◆ AÇÃO NECESSÁRIA
Imprima sem nenhuma alteração a parte do texto sobre a escola em Pojuca que começa nas palavras "Na Bahia, amizades" e termina depois de "chegada da adolescência.".

◆ TRECHO PARA LEITURA
Na Bahia, amizades são arma contra evasão e repetência
Uma visão integral do estudante, com apoio aos processos de enturmação, enfrentamento de estigmas sociais e parcerias com a comunidade para acolher alunos e familiares: em Pojuca (BA), município situado a 75 km de Salvador, uma colaboração entre professores e gestores aponta caminhos contra as altas taxas de abandono e reprovação no Ensino Fundamental que marcam a educação brasileira.
Iniciado em 2018, com apoio do Itaú Social e da Fundação Carlos Chagas, o projeto propôs oito estratégias focadas na transição dos anos iniciais para os anos finais do Ensino Fundamental, momento decisivo para a vida escolar dos alunos, considerando as mudanças físicas, cognitivas e sociais que marcam a chegada da adolescência.
Segundo o Censo Escolar, os picos de reprovação, evasão e abandono ocorrem durante as transições de etapas da educação básica. Em Pojuca, o índice de aprovação da rede pública subiu de 73,8% para 90,3% na etapa de transição do 5º para o 6º ano, após quatro anos de implementação do projeto, com foco no acompanhamento integral dos estudantes.

◆ MATERIAL DE ORIGEM

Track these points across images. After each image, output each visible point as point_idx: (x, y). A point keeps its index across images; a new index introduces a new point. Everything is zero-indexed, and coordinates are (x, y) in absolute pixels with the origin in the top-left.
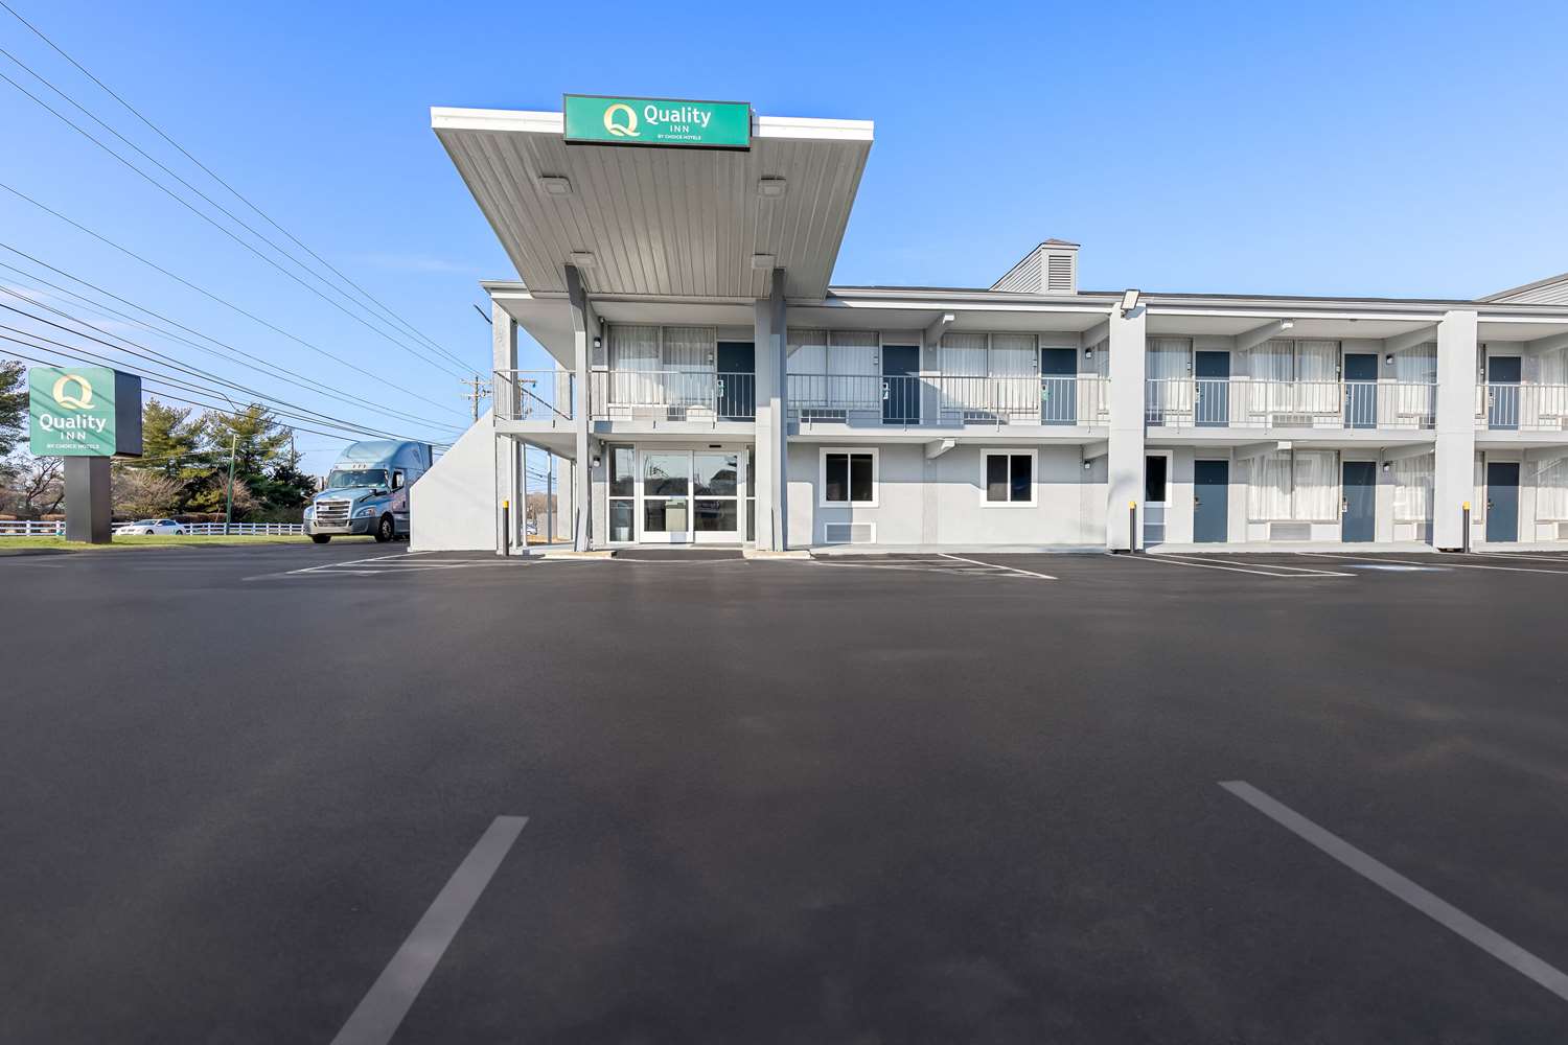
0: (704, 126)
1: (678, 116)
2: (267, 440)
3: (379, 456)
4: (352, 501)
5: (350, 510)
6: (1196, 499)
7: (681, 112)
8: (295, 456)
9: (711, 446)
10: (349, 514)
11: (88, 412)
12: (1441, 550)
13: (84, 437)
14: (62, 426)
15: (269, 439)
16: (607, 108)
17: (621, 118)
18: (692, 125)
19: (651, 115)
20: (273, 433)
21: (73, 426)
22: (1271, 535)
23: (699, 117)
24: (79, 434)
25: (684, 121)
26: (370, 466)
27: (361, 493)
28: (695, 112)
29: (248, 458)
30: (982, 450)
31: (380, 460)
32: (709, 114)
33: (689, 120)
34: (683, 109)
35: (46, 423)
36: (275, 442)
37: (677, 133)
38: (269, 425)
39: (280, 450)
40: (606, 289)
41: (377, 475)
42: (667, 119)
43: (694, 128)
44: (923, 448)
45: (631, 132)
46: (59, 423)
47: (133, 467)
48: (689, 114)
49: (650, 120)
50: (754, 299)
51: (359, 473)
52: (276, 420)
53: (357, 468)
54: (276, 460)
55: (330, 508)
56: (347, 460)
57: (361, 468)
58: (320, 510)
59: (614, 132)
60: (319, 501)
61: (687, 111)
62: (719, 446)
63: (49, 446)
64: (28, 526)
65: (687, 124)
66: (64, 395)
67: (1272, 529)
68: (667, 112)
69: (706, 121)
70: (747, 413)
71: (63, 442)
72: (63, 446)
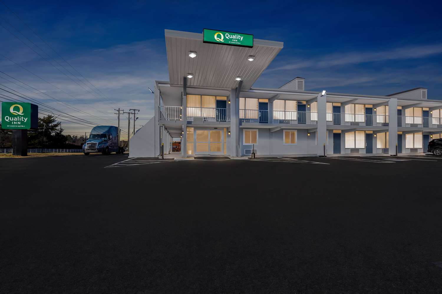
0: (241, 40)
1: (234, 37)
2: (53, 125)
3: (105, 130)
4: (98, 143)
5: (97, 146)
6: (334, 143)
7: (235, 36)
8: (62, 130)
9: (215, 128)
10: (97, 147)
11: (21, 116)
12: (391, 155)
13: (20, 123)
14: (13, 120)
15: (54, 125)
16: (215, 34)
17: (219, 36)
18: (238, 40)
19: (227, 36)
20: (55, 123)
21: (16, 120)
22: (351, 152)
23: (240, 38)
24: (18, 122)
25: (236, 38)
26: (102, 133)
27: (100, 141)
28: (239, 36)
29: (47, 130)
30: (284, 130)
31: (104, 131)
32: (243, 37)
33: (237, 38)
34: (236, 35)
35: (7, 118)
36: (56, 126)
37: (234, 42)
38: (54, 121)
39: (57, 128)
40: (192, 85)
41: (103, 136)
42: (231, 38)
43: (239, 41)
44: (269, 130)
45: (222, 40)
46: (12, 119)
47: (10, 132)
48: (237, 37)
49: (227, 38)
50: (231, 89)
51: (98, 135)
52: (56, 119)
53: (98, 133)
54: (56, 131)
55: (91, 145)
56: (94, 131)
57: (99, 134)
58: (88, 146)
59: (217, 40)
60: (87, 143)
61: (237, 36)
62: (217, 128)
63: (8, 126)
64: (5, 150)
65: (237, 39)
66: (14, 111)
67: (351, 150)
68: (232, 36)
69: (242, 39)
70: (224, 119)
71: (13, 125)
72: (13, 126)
...
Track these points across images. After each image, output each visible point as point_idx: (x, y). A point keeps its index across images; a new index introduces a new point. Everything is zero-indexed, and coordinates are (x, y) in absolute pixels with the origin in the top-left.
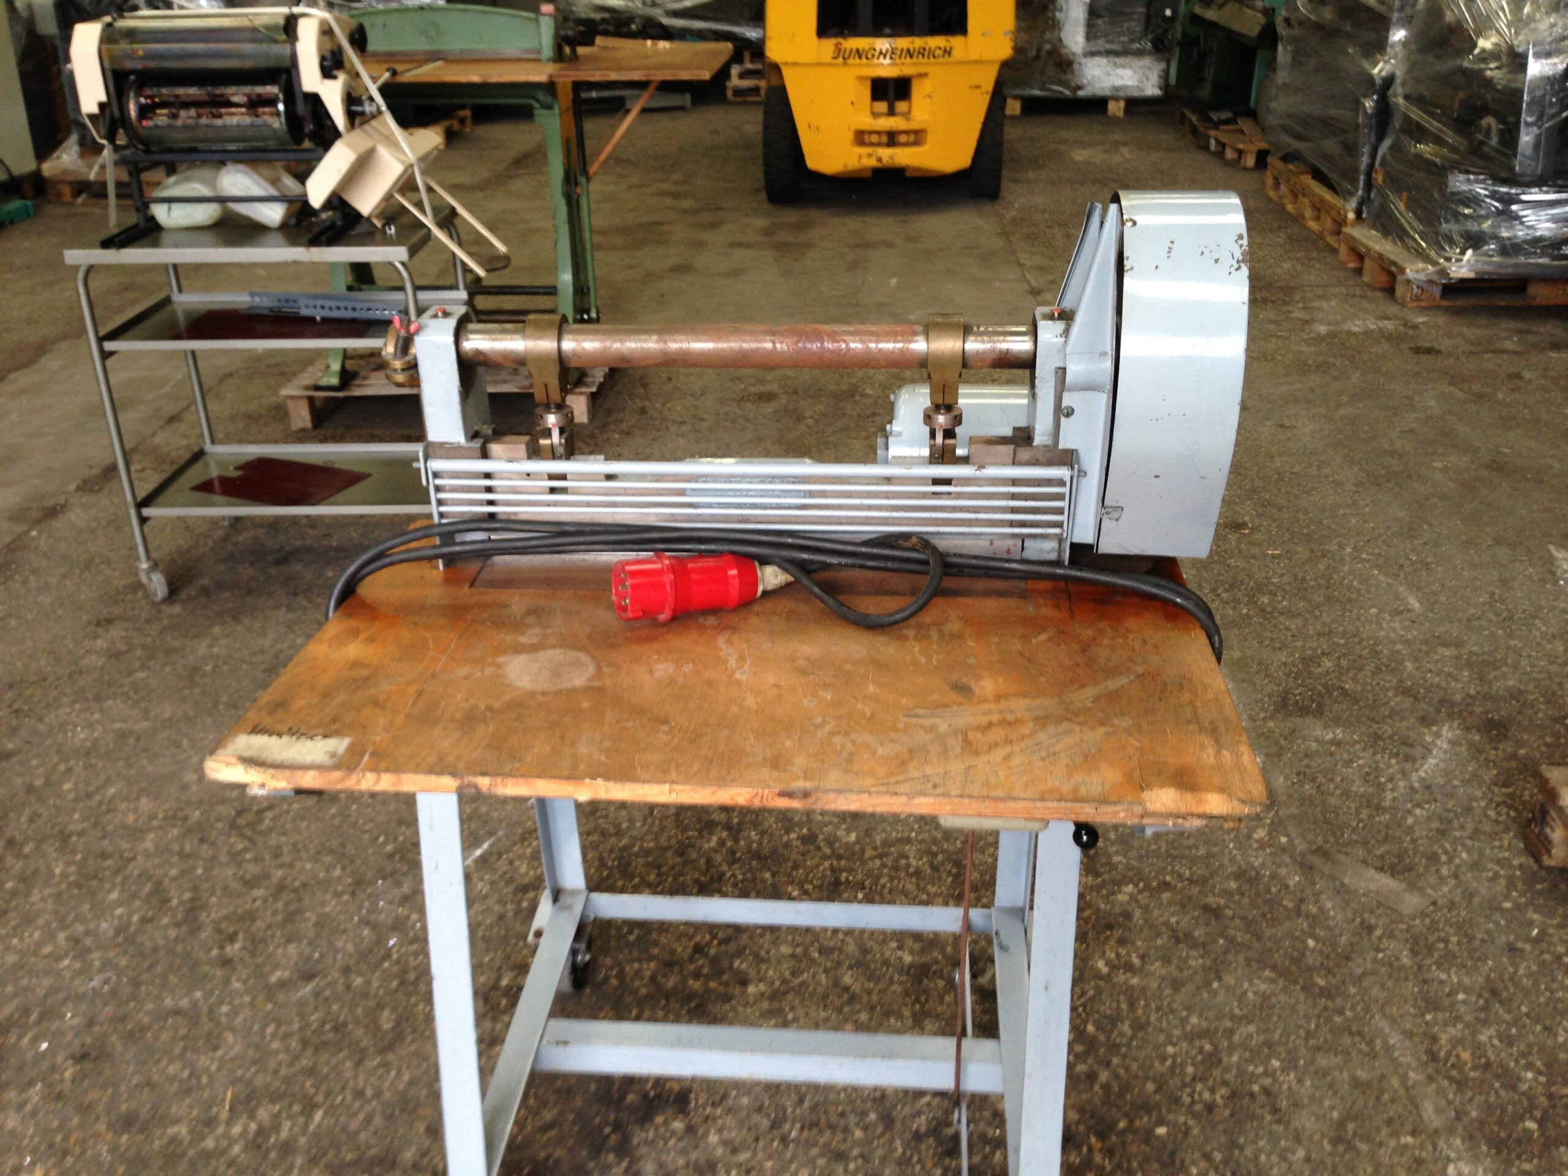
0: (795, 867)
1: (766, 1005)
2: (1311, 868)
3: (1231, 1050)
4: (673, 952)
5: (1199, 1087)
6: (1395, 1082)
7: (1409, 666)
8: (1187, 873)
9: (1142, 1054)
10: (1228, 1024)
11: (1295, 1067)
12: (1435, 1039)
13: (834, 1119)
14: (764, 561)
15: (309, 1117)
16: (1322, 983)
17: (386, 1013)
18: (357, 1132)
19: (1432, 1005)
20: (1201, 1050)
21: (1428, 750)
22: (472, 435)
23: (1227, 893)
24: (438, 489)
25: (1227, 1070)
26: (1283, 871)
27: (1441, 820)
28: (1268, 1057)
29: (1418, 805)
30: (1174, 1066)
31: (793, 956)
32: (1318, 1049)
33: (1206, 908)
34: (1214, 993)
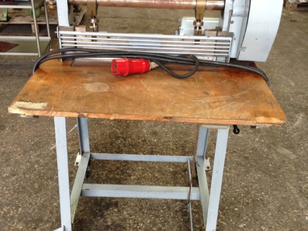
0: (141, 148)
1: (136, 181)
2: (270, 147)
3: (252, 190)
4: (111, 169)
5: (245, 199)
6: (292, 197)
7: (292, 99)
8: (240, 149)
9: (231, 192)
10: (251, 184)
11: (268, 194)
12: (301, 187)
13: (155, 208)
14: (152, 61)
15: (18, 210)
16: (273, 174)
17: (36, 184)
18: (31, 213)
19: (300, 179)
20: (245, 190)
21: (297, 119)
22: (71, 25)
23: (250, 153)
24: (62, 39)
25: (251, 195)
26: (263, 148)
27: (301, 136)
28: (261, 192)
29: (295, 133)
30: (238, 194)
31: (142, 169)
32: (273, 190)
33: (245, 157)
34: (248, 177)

◆ RESULTADO DO EXERCÍCIO
Na Bahia, amizades são arma contra evasão e repetência
Uma visão integral do estudante, com apoio aos processos de enturmação, enfrentamento de estigmas sociais e parcerias com a comunidade para acolher alunos e familiares: em Pojuca (BA), município situado a 75 km de Salvador, uma colaboração entre professores e gestores aponta caminhos contra as altas taxas de abandono e reprovação no Ensino Fundamental que marcam a educação brasileira.
Iniciado em 2018, com apoio do Itaú Social e da Fundação Carlos Chagas, o projeto propôs oito estratégias focadas na transição dos anos iniciais para os anos finais do Ensino Fundamental, momento decisivo para a vida escolar dos alunos, considerando as mudanças físicas, cognitivas e sociais que marcam a chegada da adolescência.